=== Kutipan Artikel ===
Sabtu, 10 Oktober 2015

Bandung Siap Dipelihara oleh Sampah


Kepulan asap kendaraan yang lalu lalang, bisingnya kendaraan, dan teriknya sinar matahari tidak menghalangi seorang bapak yang cukup renta untuk mendorong gerobak sampahnya mengelilingi Kota Bandung. Tanpa jemu selama 20 tahun bapak renta yang akrab disapa Pak Edi, mengumpulkan sampah-sampah pinggiran Kota Bandung yang kian hari kian beragregasi seiring dengan banyaknya pendatang yang menambah sesak Kota Bandung. Selain karena profesi, pekerjaan ini memang sudah jadi hobi. Sampah-sampah yang dikumpulkan oleh Pak Edi dan rekan-rekan, pada akhirnya akan tertambat di TPA Sarimukti. Semakin lama semakin menggunung. 
Dalam bukunya Review on The Climate Change, Stren mengemukakan bahwa sampah menyumbang 3% dari peningkatan gas rumah kaca. Dalam beberapa dekade terakhir, gas rumah kaca seperti CO2, metana, dan NO menjadi momok atmosfer bumi terkait masalah pemanasan global. Pemanasan global yang berkelanjutan merupakan salah satu faktor pemicu semakin kencangnya laju perubahan iklim. Sampah yang dibiarkan menggunung dan tidak dikelola dengan baiklah yang selanjutnya disinyalir menjadi faktor pemercepat laju perubahan iklim. Hal ini disebabkan oleh proses pembusukan sampah tersebut akan menghasilkan gas antara lain metana (CH4) dan karbon dioksida (CO2) yang merupakan penyebab terjadinya pemanasan global.

=== Butir Tugas A ===
Ulangi kata demi kata seluruh bagian artikel tentang sampah Kota Bandung dari "Dalam bukunya Review" terus sampai "terjadinya pemanasan global.".
=== Butir Tugas B ===
Menurut artikel tentang sampah Kota Bandung, sudah berapa lama Pak Edi mengumpulkan sampah?
=== Butir Tugas C ===
Teruskan artikel tentang sampah Kota Bandung mulai setelah kalimat terakhirnya.
Daftar ini tidak berkaitan dengan artikel tentang sampah Kota Bandung.

=== Cuplikan Data ===

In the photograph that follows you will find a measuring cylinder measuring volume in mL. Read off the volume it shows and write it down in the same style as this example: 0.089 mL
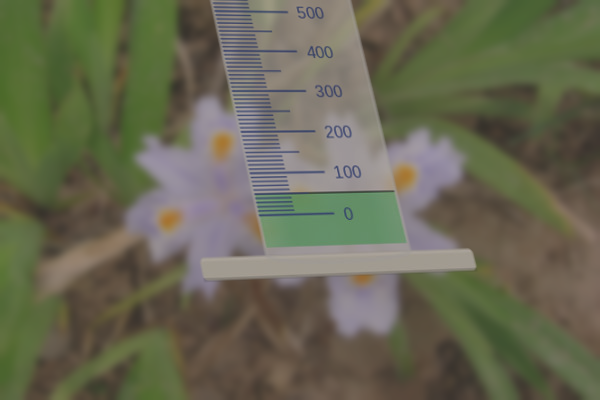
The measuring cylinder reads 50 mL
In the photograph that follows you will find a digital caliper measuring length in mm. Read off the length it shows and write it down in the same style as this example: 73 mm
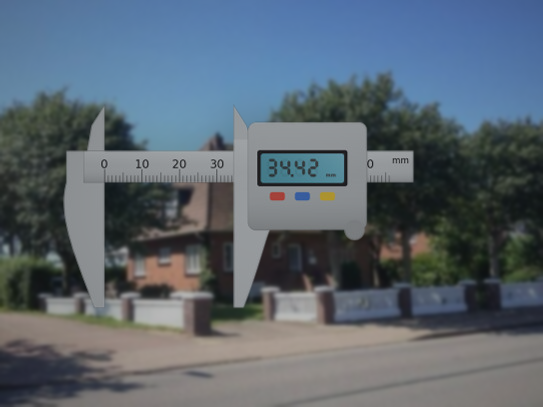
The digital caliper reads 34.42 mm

=== Hasil A ===
Dalam bukunya Review on The Climate Change, Stren mengemukakan bahwa sampah menyumbang 3% dari peningkatan gas rumah kaca. Dalam beberapa dekade terakhir, gas rumah kaca seperti CO2, metana, dan NO menjadi momok atmosfer bumi terkait masalah pemanasan global. Pemanasan global yang berkelanjutan merupakan salah satu faktor pemicu semakin kencangnya laju perubahan iklim. Sampah yang dibiarkan menggunung dan tidak dikelola dengan baiklah yang selanjutnya disinyalir menjadi faktor pemercepat laju perubahan iklim. Hal ini disebabkan oleh proses pembusukan sampah tersebut akan menghasilkan gas antara lain metana (CH4) dan karbon dioksida (CO2) yang merupakan penyebab terjadinya pemanasan global.

=== Hasil B ===
Selama 20 tahun.

=== Hasil C ===
Belum lagi jika sebagian orang masih tetap melakukan pembakaran pada sampah-sampah tersebut. “Sampah yang ditampung di TPA Sarimukti tidak hanya berasal dari Kota Bandung namun juga dari Cimahi dan Bandung Barat. Padahal dari Kota Bandung saja, setiap harinya menghasilkan 1500 ton sampah, dengan estimasi 0,6 kg sampah dihasilkan oleh 2,5 juta jiwa penduduk yang tinggal di Kota Bandung, ke TPA tersebut.” ujar Euis Sri Mulyati S.E., Kabid Hukum dan Humas Perusahan Daerah Kebersihan. Dapat dibayangkan betapa banyak sampah yang tertimbun menggunung di TPA tersebut!




Bagan 1: Proyeksi Timbunan Sampah di Metropolitan Bandung (BPLHD, 2008)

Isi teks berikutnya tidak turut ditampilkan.